Last night, EPPE Members attended a talk from Prof. Daniel Muijs on the importance of an evidence-informed approach to education and inspection. Hosted by the University of Glasgow, What Works Scotland and the Robert Owen Centre for Education Change, the presentation focused on Prof. Muijs's work in the newly created role of Head of Research for OfSTED. For those who were not able to join us, here is an overview of the evening's discussion.


Prof. Muijs began by making the case for an evidence-informed approach. Highlighting the moral duty of education professionals to act on the basis of evidence to improve the education experiences and outcomes of students, Prof. Muijs was quick to emphasise the social justice implications of an ineffective education system for those pupils that depend on it the most. The problem he said, is that the majority of evidence that we have is too technical, too expensive to access and there's too much of it. Most educators are not in a position to purchase, filter and interpret evidence from academic sources due to time and resource constraints. This, Prof. Muijs argues, is where intermediaries become crucial. Acting as trusted translators of academic research, organisations and individuals that process and publish research in manageable and accessible formats are a vital element of the evidence ecology.
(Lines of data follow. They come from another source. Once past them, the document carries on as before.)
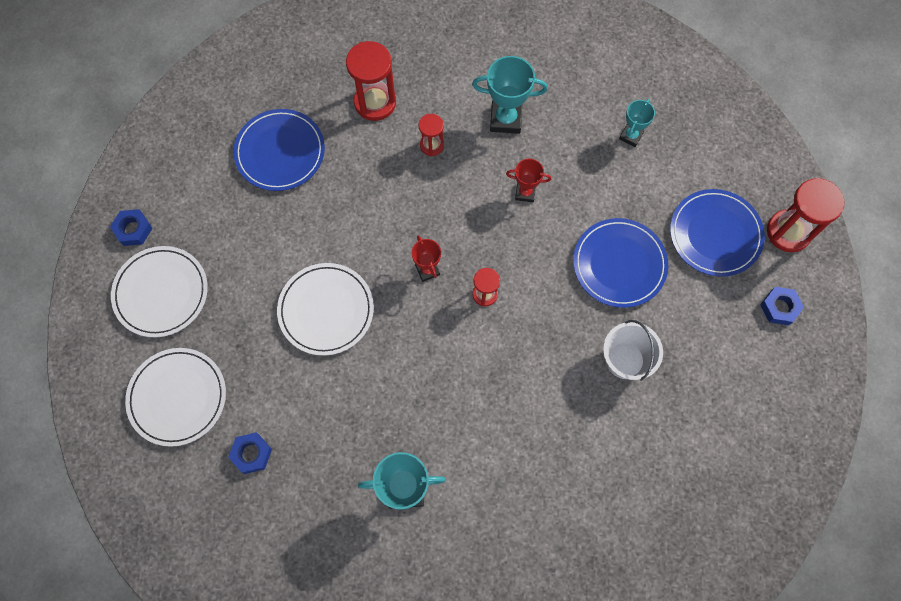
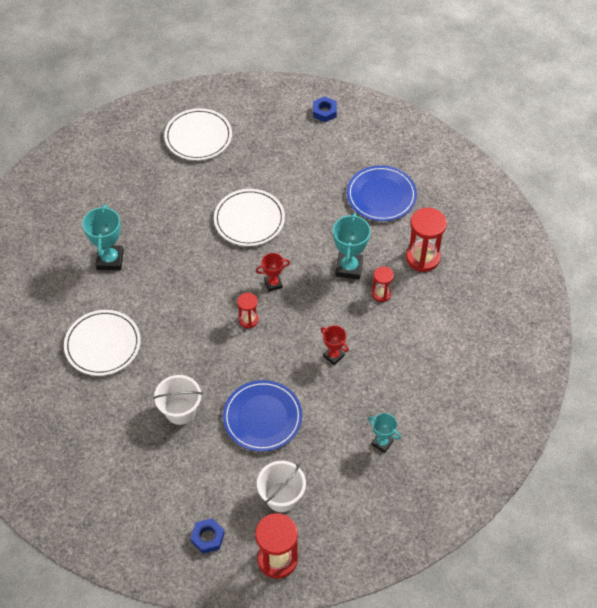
camera: 95 degrees right, 15 degrees down
white plate [111,246,208,337] -> white plate moved to [64,310,141,376]
blue nut [228,432,272,474] -> none
turquoise trophy [472,56,548,134] -> turquoise trophy moved to [333,213,371,279]
red trophy [506,159,551,202] -> red trophy turned 60 degrees counterclockwise [320,325,349,365]
blue plate [670,189,765,277] -> white bucket [257,461,306,512]

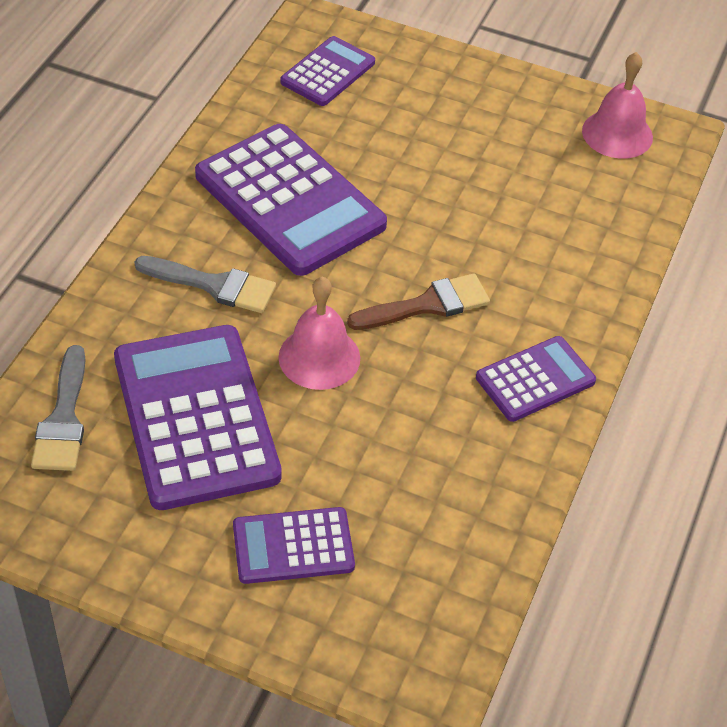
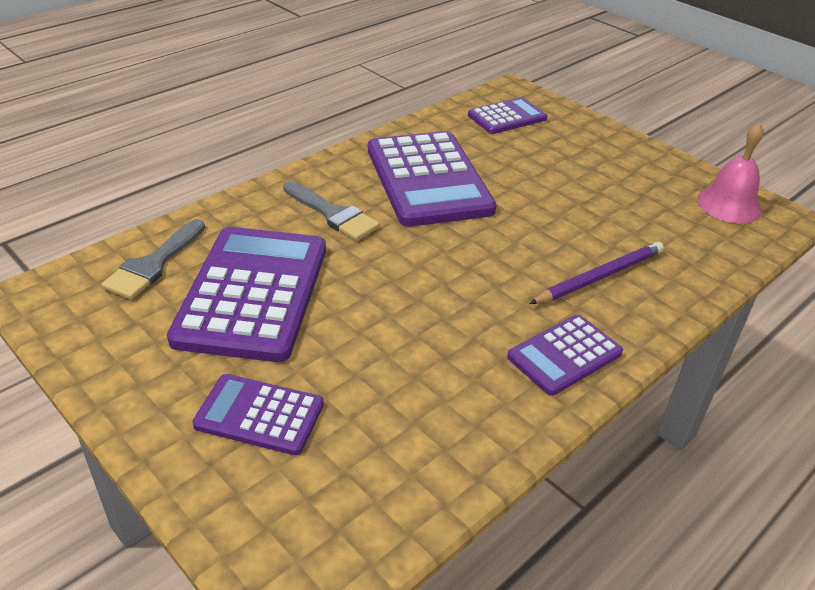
camera: 25 degrees right, 10 degrees down
pink bell [279,277,360,390] -> none
brown brush [347,274,490,330] -> none
purple calculator [476,336,596,422] -> purple calculator turned 150 degrees clockwise [507,315,623,396]
none -> purple pencil [529,242,664,304]

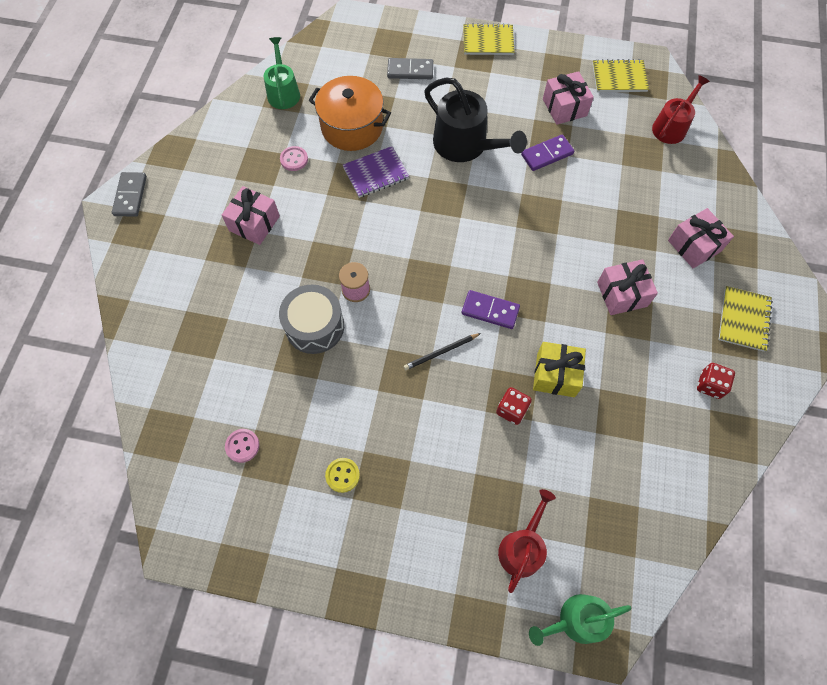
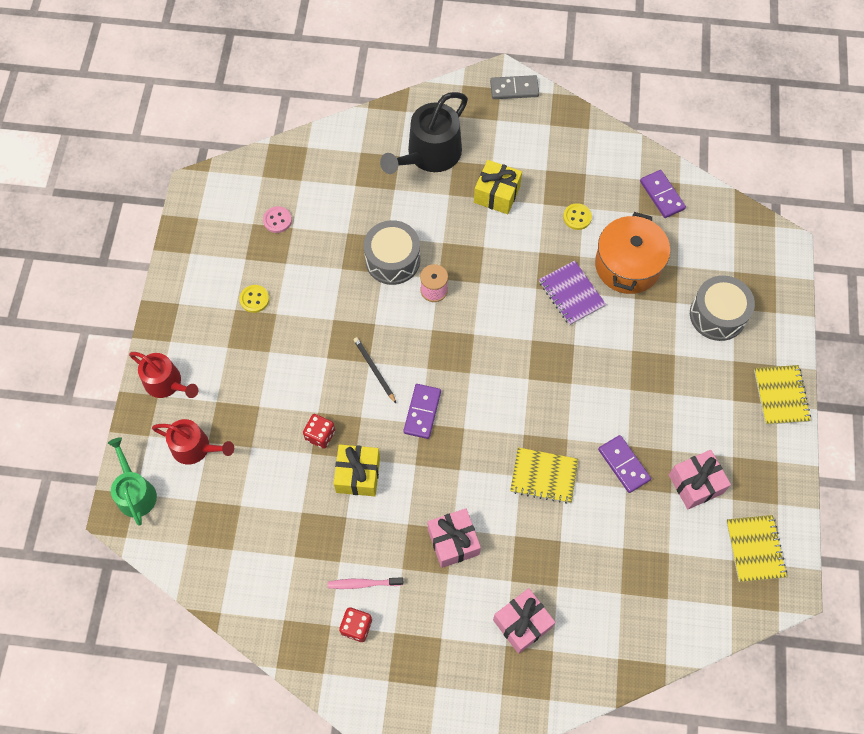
camera: 85 degrees right, 0 degrees up
pink gift [222,186,280,245] -> yellow gift [474,160,522,214]
green watering can [264,37,300,109] -> purple domino [640,170,686,218]
pink button [280,146,308,171] -> yellow button [563,203,592,230]
grey domino [387,58,433,79] -> grey drum [690,275,755,341]
black watering can [424,78,527,162] -> black watering can moved to [380,92,468,174]
red watering can [652,75,710,144] -> red watering can moved to [129,352,198,398]
yellow notebook [719,286,773,352] -> yellow notebook moved to [510,448,578,504]
none -> pink toothbrush [327,577,403,589]

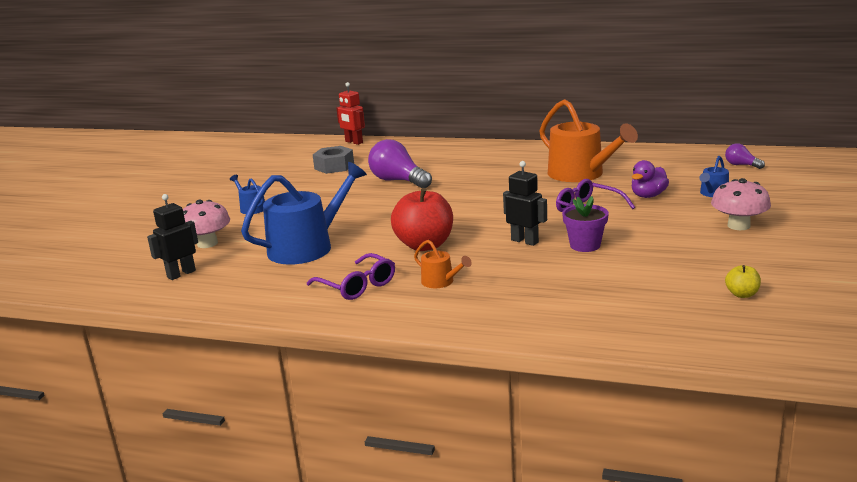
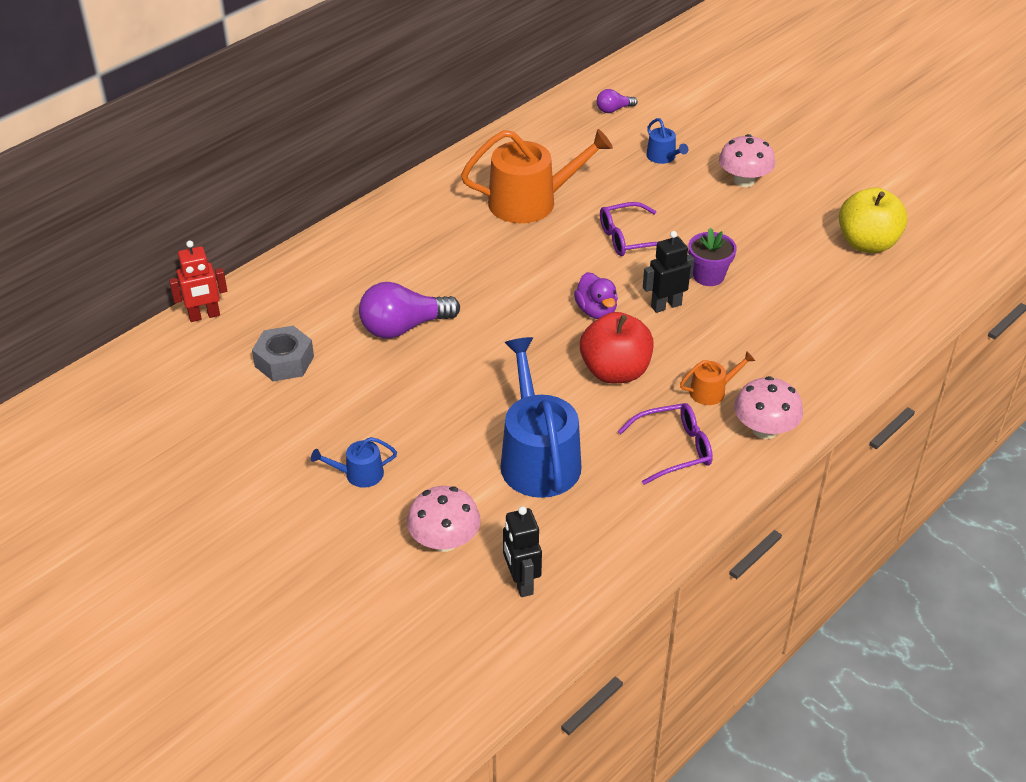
camera: 65 degrees left, 20 degrees up
purple duck [631,160,669,198] -> purple duck moved to [574,272,618,319]
yellow apple [725,265,761,298] -> yellow apple [839,187,908,253], size x2.20
none -> pink mushroom [734,376,803,439]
Nonetheless, the onus to adopt an evidence-informed approach cannot rest solely with practitioners. Policy and inspection systems must also make use of the research at their disposal to maximise the effectiveness of interventions says Prof. Muijs. As a result, OfSTED is conducting a number if its own research projects that both gather original data and synthesise existing literature in the field. The intention is to create an 'intelligent' inspection framework, able to produce change directly through feedback and consequences for schools and colleges, while also indirectly influencing stakeholder activities and setting expectations. Ultimately, this is intended to help develop an evidence-informed approach to education more broadly. Prof. Muijs was nonetheless clear in acknowledging the limitations of an evidence-informed approach. Political and resource constraints, along with the continuing subjectivity of judgements involved in inspection remain significant, he argued.


Throughout the event and particularly in audience questions, there was much discussion of the high-stakes nature of English school inspection and the impact this can have on the reliability of data collected in schools, as well as curriculum and teaching methods. Prof. Muijs stated that OfSTED is increasingly looking at lessons as part of a curricular whole in order to minimise this impact, having abolished individual lesson grading. Nonetheless, questions remained about the ability of an evidence-informed approach to be fully effective in a context where consequences of a poor inspection are so drastic for schools, staff and pupils.



Prof. Muijs finished his presentation with three questions for the audience. If any of our members have suggestions or comments on the following topics, we encourage you to contact Prof. Muijs via Twitter.


1. What have Glasgow schools done to tackle knife crime so effectively?

2. What methods are used to inspect curriculum in Scotland?

3. How has Scotland managed to maintain such low expulsion rates in its schools?